> _Your objective_: Extract every line of the listing below that contains the string "left". Case counts when matching.

[Structured pose outputs]
--- START ---
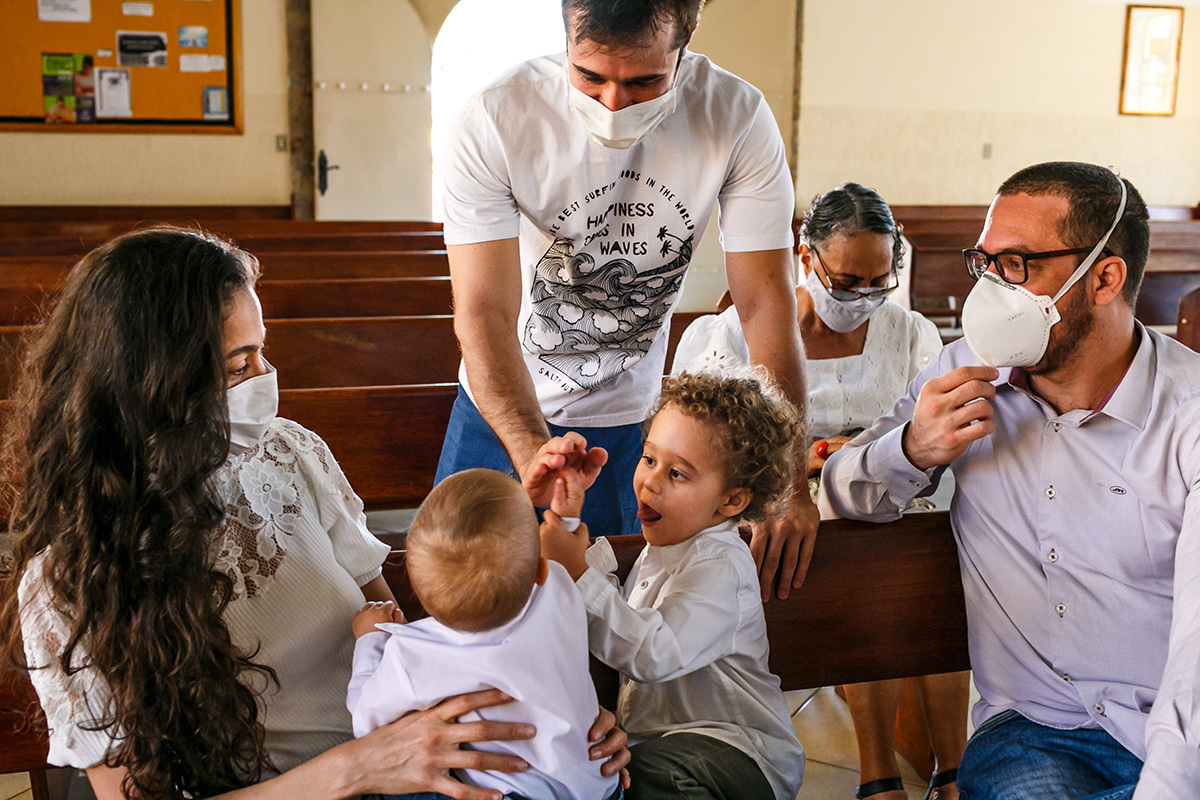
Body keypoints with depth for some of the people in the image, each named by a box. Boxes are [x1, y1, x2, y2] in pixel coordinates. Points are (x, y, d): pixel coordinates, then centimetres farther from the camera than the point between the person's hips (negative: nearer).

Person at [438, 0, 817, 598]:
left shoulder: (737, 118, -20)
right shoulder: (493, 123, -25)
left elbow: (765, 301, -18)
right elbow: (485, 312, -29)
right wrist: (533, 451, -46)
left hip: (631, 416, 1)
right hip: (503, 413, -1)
--- END ---
--- START ---
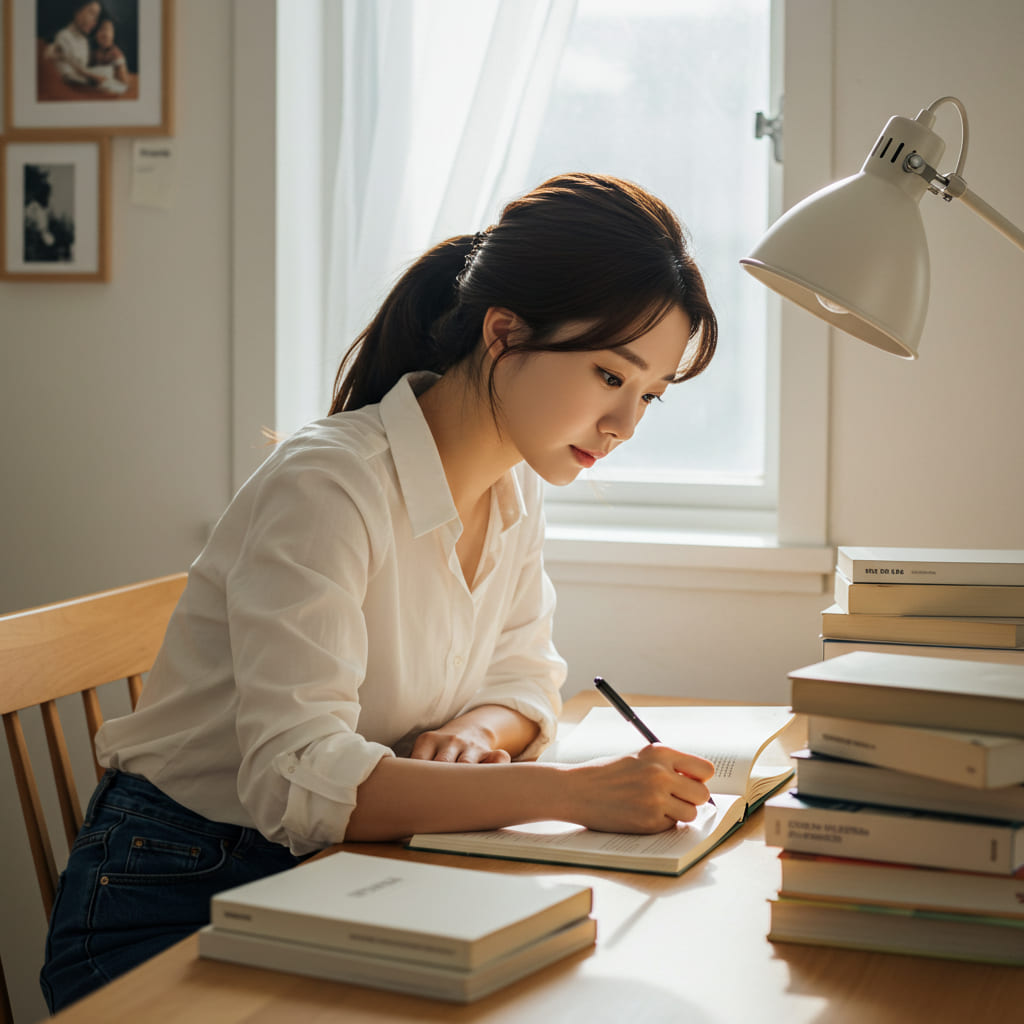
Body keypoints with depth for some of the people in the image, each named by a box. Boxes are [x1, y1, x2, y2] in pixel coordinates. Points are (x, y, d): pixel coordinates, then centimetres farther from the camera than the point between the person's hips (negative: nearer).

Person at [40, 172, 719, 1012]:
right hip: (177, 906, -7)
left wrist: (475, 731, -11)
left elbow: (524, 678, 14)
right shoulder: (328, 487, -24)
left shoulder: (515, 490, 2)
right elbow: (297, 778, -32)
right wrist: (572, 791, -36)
--- END ---
> _Exercise result_:
left shoulder: (737, 118, -20)
left elbow: (765, 301, -18)
left hip: (631, 416, 1)
left wrist: (475, 731, -11)
left elbow: (524, 678, 14)
left shoulder: (515, 490, 2)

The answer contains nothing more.